Although its name might suggest otherwise, the intensive care unit (ICU) in hospitals is actually not the best place for most people brought in for heart attacks or bouts of congestive heart failure, a new study from the University of Michigan Health System finds.
Using Medicare records from almost 600,000 hospital stays in 2010, researchers investigated the trends in the quality of care in ICUs, focusing specifically on patients with heart disease. The use of ICUs across America is far from uniform, but researchers knew that the hospitals sending the highest percentage of patients to the ICU performed the worst overall on measures of health care quality. What does this mean for heart disease patients?
Scientists found that nearly half of the 150,000 hospitalizations for heart attacks seen in the 2010 records included patients send to the ICU, and 16 percent of the more than 400,000 hospitalizations for heart failure involved patients in an ICU. Overall, the health outcomes of heart disease patients were much worse when they were treated in a hospital with heavy reliance on the ICU. But why? What’s wrong with the ICU?
First author Thomas Valley, MD, MSc, asks: “Is [the ICU] for those who were already sick and got worse, or is it a place to send people proactively when we think they might get sicker?” Valley’s recent study was published in the journal CHEST
Using the federal government’s Hospital Compare website, the researchers found reason to believe that hospitals sending the highest percentage of patients to the ICU were more likely to have a lack of familiarity with heart attack and heart failure, since these hospitals were also the ones with the smallest percentage of heart attack and heart failure patients admitted.
Moreover, scientists think that this relationship stems from the same hospitals being less likely to give heart attack patients aspirin and other drugs known to be effective upon their admittance, less likely to administer similarly importance medication for heart failure patients, less likely to perform key tests of heart function, and less likely to counsel patients on smoking cessation.
The most striking difference for heart disease patients between hospitals sending a large percentage of patients to the ICU and hospitals sending a less people to the ICU was a patient’s risk of dying within 30 days of being discharged.

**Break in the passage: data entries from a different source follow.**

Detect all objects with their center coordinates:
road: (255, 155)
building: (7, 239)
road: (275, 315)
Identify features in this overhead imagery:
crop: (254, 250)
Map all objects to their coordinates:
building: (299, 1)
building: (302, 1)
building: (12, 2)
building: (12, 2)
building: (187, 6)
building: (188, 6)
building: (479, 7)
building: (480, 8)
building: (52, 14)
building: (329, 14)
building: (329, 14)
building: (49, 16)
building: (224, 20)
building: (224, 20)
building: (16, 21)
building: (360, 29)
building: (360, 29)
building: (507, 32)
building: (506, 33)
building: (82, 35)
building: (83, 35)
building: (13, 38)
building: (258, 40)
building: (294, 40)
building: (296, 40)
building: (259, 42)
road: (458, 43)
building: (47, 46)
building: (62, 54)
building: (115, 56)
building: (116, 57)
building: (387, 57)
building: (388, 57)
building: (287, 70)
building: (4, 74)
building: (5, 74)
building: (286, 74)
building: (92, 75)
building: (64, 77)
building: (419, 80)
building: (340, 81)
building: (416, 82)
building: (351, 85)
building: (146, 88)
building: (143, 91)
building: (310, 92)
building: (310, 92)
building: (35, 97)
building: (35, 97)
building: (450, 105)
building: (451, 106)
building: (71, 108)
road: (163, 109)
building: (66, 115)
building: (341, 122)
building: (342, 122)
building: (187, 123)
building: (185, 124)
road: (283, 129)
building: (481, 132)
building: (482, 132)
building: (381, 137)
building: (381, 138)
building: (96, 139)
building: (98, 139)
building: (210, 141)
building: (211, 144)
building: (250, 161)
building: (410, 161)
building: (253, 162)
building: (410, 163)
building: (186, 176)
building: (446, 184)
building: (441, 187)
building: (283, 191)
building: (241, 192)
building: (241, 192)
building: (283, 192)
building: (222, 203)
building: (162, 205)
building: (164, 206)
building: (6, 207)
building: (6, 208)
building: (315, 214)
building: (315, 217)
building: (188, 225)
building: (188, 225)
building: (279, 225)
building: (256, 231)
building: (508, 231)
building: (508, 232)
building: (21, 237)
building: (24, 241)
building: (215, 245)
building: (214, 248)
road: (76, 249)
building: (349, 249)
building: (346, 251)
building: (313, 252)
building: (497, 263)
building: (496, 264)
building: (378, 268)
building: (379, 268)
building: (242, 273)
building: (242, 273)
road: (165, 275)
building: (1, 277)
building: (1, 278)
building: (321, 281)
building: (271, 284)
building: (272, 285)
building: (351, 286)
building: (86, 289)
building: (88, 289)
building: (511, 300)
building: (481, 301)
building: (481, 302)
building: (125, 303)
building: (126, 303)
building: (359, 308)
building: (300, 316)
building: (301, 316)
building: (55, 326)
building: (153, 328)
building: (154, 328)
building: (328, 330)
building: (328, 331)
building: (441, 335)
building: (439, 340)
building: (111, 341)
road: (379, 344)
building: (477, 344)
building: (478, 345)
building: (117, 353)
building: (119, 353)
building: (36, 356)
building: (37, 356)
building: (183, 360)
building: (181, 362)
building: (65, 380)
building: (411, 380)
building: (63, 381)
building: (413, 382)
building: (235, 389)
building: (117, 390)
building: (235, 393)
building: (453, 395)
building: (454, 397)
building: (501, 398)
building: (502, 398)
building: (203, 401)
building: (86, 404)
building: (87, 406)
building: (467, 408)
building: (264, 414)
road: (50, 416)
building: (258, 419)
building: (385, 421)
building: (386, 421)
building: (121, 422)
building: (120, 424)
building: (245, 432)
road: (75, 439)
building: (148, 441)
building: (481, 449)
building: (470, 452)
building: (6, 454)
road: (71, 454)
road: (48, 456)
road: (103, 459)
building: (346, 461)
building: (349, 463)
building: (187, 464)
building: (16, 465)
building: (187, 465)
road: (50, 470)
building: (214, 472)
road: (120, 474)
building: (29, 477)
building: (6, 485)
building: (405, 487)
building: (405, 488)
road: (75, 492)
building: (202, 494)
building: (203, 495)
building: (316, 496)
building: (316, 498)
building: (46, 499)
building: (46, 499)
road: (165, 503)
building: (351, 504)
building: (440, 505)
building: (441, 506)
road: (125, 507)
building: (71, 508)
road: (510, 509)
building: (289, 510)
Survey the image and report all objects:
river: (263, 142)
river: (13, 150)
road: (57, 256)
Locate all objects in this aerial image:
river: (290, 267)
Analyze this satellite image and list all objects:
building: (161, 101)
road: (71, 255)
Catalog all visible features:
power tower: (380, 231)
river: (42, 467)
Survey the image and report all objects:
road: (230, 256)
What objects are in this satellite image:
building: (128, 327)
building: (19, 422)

For heart attack patients at a hospital with a high percentage of ICU reliance, patients were six percent more likely to die, and heart failure patients were eight percent more likely to die.
Recent studies have found very similar trends for patients hospitalized with pneumonia as well.
The numbers are disconcerting, and families with loved ones needing hospitalization for heart disease might think twice before trusting the ICU to provide the most helpful care. Researchers from the study believe that doctors need to put more thought into deciding which patients truly need to go to the ICU, as well as reassess the protocols in place for ICU care.
“Hospitals using the ICU frequently could be targets for improvement,” Valley suggested. Valley and the rest of the University of Michigan researchers from the study will continue studying data from large groups of patients to determine which patients benefit the most from ICU-level care, in an effort to improve the decision process for sending patients to the ICU.